Melting, Melting, Melting Up
The stock has been melting up for many months leaving hordes of traders and investors behind. While some sit back wondering why it is, or when the next crash will come, I’m here to tell you that the S&P 500 (NYSEARCA: SPY) is about to hit a new all-time high. What’s better, the stage is set for a major secular break out for the broad market. The only risk is the upcoming election cycle. I don’t want to wax political but the historical market data suggest this market will go higher regardless of who wins in November.
Yes, Moderna’s news is helping the market. Having a vaccine would be the #1 catalyst for economic and earnings growth I can think of but it is, ultimately, not why the market is moving higher. Stocks are valued on their potential for earnings and the potential is good. You might think, the S&P 500 is trading over 22X it’s forward earnings and is extremely overvalued but consider this. The market’s earnings multiple is based on the analyst’s consensus. The market could fall to match consensus, or consensus could rise to match the market. It just depends on who is right, the analysts,or Mr. Market.
The Analysts Consensus Is Too Low
I’m not here to try and tell anyone that the average Wall Street is less smart than me, that is not the case. What I am here to say is the analyst’s current consensus for 2nd quarter earnings and the full year haven’t been corrected yet for the reality of today's situation. When the analysts lowered their targets there was no way of knowing how bad the COVID-19 pandemic would impact the economy and they planned for the worst. What actually happened was not the worst and that is shown in the data if not the earnings outlook. Yes, the economy is still on shaky ground but it has shown resilience and corporate America is mostly back to business.
The trend I am seeing in the earnings cycle is that 1) companies are beating consensus for the second quarter 2) those same companies are providing firm if not better than expected guidance and 3) the consensus for those companies is so low that full-year calendar 2020 results are going to smash right through them. This phenomenon is not limited to a single industry or sector either.

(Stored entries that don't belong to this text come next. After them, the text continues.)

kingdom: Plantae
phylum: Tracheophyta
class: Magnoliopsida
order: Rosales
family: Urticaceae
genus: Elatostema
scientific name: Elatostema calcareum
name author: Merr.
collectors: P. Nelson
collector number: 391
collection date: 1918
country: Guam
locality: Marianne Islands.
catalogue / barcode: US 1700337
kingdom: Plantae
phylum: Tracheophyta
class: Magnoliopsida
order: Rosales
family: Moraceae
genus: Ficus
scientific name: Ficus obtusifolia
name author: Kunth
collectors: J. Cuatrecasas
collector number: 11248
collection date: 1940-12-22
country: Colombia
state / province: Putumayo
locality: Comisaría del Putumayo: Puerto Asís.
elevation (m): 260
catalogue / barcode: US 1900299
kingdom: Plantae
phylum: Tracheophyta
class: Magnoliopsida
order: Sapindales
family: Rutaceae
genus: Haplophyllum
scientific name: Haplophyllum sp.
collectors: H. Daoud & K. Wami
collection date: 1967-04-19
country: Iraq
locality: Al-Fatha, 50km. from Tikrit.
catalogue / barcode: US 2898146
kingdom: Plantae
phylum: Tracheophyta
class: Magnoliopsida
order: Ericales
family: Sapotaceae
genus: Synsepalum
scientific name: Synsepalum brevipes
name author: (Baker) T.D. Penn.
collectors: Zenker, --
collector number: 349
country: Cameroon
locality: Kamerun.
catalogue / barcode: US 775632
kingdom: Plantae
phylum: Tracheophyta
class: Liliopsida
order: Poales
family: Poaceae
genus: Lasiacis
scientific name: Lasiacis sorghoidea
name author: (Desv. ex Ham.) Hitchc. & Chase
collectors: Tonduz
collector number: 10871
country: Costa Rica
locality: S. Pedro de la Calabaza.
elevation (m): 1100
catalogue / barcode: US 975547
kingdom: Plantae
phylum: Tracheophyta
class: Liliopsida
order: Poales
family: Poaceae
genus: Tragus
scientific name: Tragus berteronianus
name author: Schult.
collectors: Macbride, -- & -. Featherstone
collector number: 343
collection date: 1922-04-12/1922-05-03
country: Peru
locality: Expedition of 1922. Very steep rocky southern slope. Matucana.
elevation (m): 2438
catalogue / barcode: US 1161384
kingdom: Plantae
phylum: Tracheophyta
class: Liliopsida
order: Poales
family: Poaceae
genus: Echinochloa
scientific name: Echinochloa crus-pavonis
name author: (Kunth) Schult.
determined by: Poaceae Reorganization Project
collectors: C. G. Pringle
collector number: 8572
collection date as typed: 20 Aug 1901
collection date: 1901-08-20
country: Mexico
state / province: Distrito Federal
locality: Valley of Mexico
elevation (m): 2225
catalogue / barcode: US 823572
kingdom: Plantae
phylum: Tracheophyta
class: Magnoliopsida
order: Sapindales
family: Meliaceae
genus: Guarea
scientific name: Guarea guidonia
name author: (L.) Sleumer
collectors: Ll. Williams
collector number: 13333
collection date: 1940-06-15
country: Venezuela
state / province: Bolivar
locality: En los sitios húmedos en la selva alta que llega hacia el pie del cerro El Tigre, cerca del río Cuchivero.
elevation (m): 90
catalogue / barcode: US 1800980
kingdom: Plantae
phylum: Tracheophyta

Here are just a few of the names I’ve noticed over the past two weeks:
The Technical Outlook: Bullish, Oh So Bullish
What this means for the earnings outlook is enormous. Despite the horrendous expectation for Q2 results the trajectory of earnings growth is positive from this quarter forward. The next two will be negative but improving and the next four will be positive. Add to this improving outlook in the form of rising consensus estimates further supported by an expectation of vaccine and you have a powerful tailwind. A tailwind powerful enough to drive the S&P 500 to retest if not break through its all-time high. Today’s action has the S&P above near-term resistance in the premarket. A close above 3230 would confirm the break and likely lead to higher prices in the very near term. In fact, I think this move could unleash a wave of buying action that could last through the end of the 2Q reporting cycle. In that light, a move retest the all-time high is the least of my expectation. The post-pandemic bottom to the current price level is worth 1000 S&P points. Today's break could easily continue on for another 1,000 points putting the S&P 500 at 4,200 by year-end.